Peu après ma naissance, pour mon baptême, je me souviens très bien de ce qu’il y avait à manger. Du lait pour moi, évidemment. Et pour la famille, mes parents, mon parrain et ma marraine, mon grand-frère, mes grands-parents et probablement que c’est tout, je n’en ai pas beaucoup de souvenirs, il y avait une jolie table avec les plats suivants : des feuilles d’endives avec un tartare de noix de St Jacques à la truffe blanche ; des quenelles nature à la sauce béchamel ; de la lotte aux salsifis et des meringues avec de la glace au citron   

Pour ma communion solennelle, on n’a pas pu refaire le même genre de menu. Alors, je me souviens qu’on s’était orientés vers ce qui suit : une crème de maïs aux haricots beurre ; des œufs mimosa ; du sauté de porc aux haricots beurre et un gâteau ananas/banane/citron. Et là, j’ai commencé à me dire que c’était étrange de retrouver du citron pour ces deux grandes occasions. Je me suis demandé pourquoi. Et même encore aujourd’hui,  plus de quarante ans après, je me pose toujours la question et peut-être quitterai-je ce monde sans jamais avoir eu la réponse.
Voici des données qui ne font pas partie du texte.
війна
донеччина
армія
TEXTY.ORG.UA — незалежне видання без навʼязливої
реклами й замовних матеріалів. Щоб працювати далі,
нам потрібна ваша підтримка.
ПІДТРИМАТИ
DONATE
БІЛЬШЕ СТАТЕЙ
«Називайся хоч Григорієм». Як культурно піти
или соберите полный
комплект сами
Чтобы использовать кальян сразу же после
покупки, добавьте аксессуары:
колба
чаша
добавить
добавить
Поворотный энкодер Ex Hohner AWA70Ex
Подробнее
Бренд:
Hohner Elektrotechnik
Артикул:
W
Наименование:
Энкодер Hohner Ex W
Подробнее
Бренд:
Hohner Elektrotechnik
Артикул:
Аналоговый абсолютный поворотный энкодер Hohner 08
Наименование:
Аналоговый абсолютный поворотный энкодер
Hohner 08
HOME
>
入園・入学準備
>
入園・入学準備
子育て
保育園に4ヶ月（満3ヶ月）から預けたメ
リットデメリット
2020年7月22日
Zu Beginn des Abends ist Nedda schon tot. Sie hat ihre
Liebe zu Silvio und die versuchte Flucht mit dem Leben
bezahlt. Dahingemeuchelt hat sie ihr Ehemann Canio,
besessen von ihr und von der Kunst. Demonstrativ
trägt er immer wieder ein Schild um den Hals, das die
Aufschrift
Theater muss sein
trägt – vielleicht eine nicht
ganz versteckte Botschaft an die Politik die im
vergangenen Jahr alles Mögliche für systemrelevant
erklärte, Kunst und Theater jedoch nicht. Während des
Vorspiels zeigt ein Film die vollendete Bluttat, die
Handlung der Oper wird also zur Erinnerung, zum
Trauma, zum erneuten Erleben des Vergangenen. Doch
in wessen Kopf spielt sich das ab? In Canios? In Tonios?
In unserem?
Après, je suis parti vivre à la capitale. Et là, pour mon premier vrai dîner de gala, un dîner important, plus que tous les autres, précédemment vécus, là, rue Duhesme, je me souviens très bien de tout le menu, plus qu’audacieux compte tenu des invitées dont deux particulièrement difficiles, Christiane et Marthe : des feuilles de vigne farcies ; une terrine d’avocats en gelée ; un sauté d’agneau à l’oseille et aux haricots verts et un entremets au kiwi. Vous voulez que je vous dise ? Franchement ? Ça n’a pas été à la hauteur de mes ambitions, je le reconnais humblement.
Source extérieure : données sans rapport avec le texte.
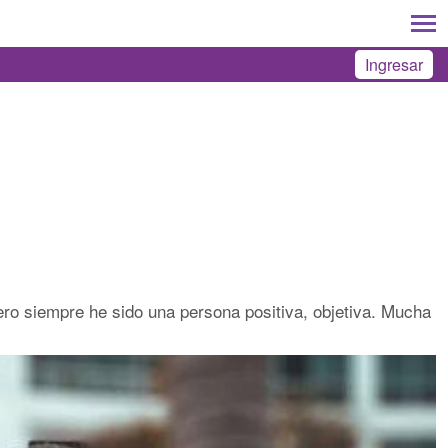
Ingresar
ero siempre he sido una persona positiva, objetiva. Mucha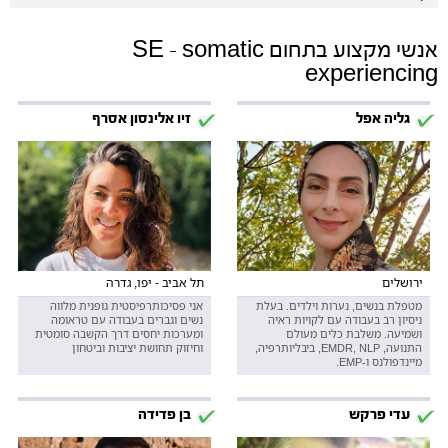
אנשי מקצוע בתחום SE - somatic
experiencing
גליה אפל
זיו אלינסון אסרף
ירושלים
תל אביב - יפו, גדרה
מטפלת בנשים, נערות וילדים. בעלת
אני פסיכותרפיסטית גופנית מלווה
ניסיון רב בעבודה עם לקויות ראיה
נשים וגברים בעבודה עם טראומה
ושמיעה. משלבת כלים מעולם
ומערכות יחסים דרך הקשבה סומטית
התנועה, EMDR, NLP, ביבליותרפיה,
וחיזוק תחושת יציבות וביטחון
מיינדפולנס ו-EMP.
עדי פרקש
בן פדידה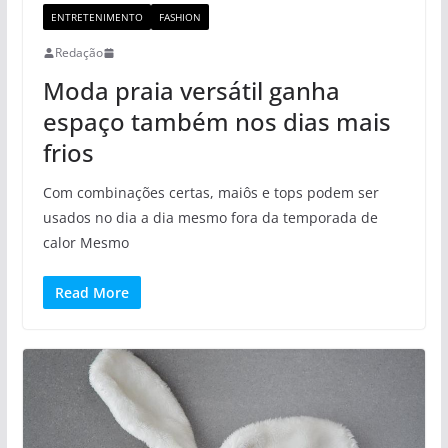
ENTRETENIMENTO
FASHION
Redação
Moda praia versátil ganha
espaço também nos dias mais
frios
Com combinações certas, maiôs e tops podem ser
usados no dia a dia mesmo fora da temporada de
calor Mesmo
Read More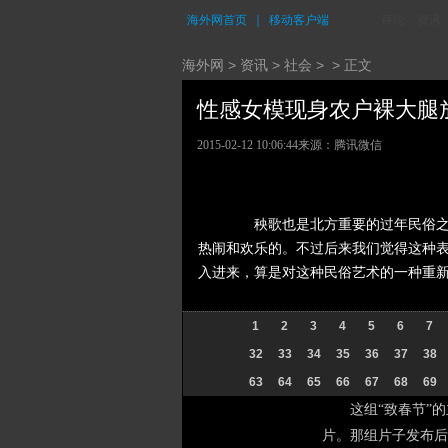
海外网首页
｜
移动客户端
评论
资讯
海外网
>
资讯
>
社会
> > 正文
性感女模现身农户裸大腿放鞭
2015-02-12 10:06:44
来源：腾讯微信
秧歌也是北方重要的过年民俗之一
热闹和欢乐的。不过后来我们觉得这种
入进来，算是对这种民俗艺术的一种重
1
2
3
4
5
6
7
32
33
34
35
36
37
38
63
64
65
66
67
68
69
这组“致春节”的主
片。那组片子发布后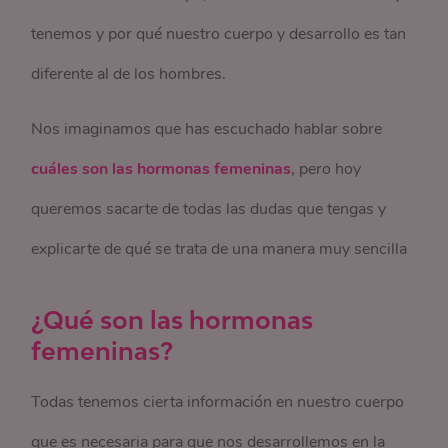
tenemos y por qué nuestro cuerpo y desarrollo es tan
diferente al de los hombres.
Nos imaginamos que has escuchado hablar sobre
cuáles son las hormonas femeninas
, pero hoy
queremos sacarte de todas las dudas que tengas y
explicarte de qué se trata de una manera muy sencilla
¿Qué son las hormonas
femeninas?
Todas tenemos cierta información en nuestro cuerpo
que es necesaria para que nos desarrollemos en la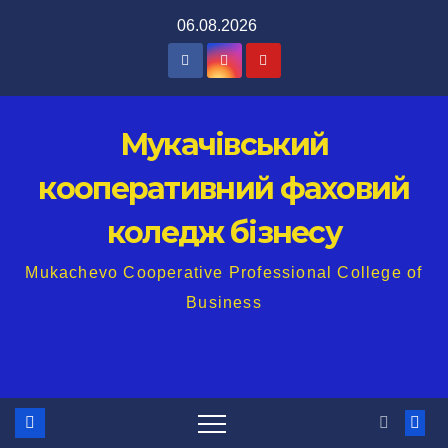
Перейти
06.08.2026
до
вмісту
Мукачівський
кооперативний фаховий
коледж бізнесу
Mukachevo Cooperative Professional College of
Business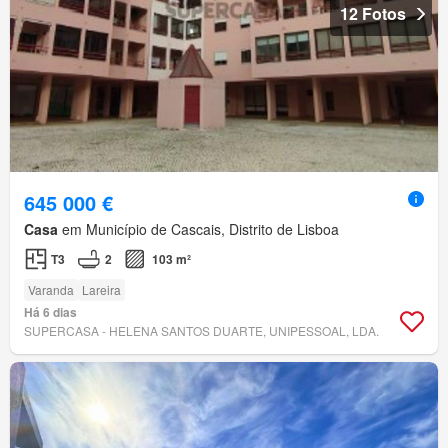
12 Fotos
645 000 €
Casa
em Município de Cascais, Distrito de Lisboa
T3
2
103 m²
Varanda
Lareira
Há 6 dias
SUPERCASA - HELENA SANTOS DUARTE, UNIPESSOAL, LDA.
Pour mon mariage, c’était en plein été et là, nous étions un peu plus de vingt personnes, pas le gros mariage ni le mariage du siècle mais ça ne nous a pas empêchés de faire un bon repas de fête. Nous avons commencé par des mini poivrons farcis à la tomate et à la viande de grison avant de continuer avec un tartare de tomates et de fraises délicatement posé sur des feuilles de salade trévise, puis du magret de canard saignant aux cerises et aux pêches de vigne et enfin, un bavarois à la framboise. Ce n’était vraiment pas lourd pour un soir, il me semble qu’on a tous bien digéré.

Le jour de mes funérailles, là encore, je m’en souviens si bien que je vais même peut-être m’en souvenir pour l’éternité : des sushis de riz à l’encre de seiche en feuilles d’algues ; des petites tarte Tatin de boudin noir aux trompettes de la mort ; un civet de lièvre aux lentilles et une mousse au chocolat aux figues. Ce n’est pas mon meilleur souvenir de repas mais pour celui-ci, je m’en suis un peu foutu, j’avais une bonne excuse pour ne pas avoir faim. Du coup, j’ai laissé des restes. Pour un enterrement, personnellement, je trouve ça plutôt cocasse.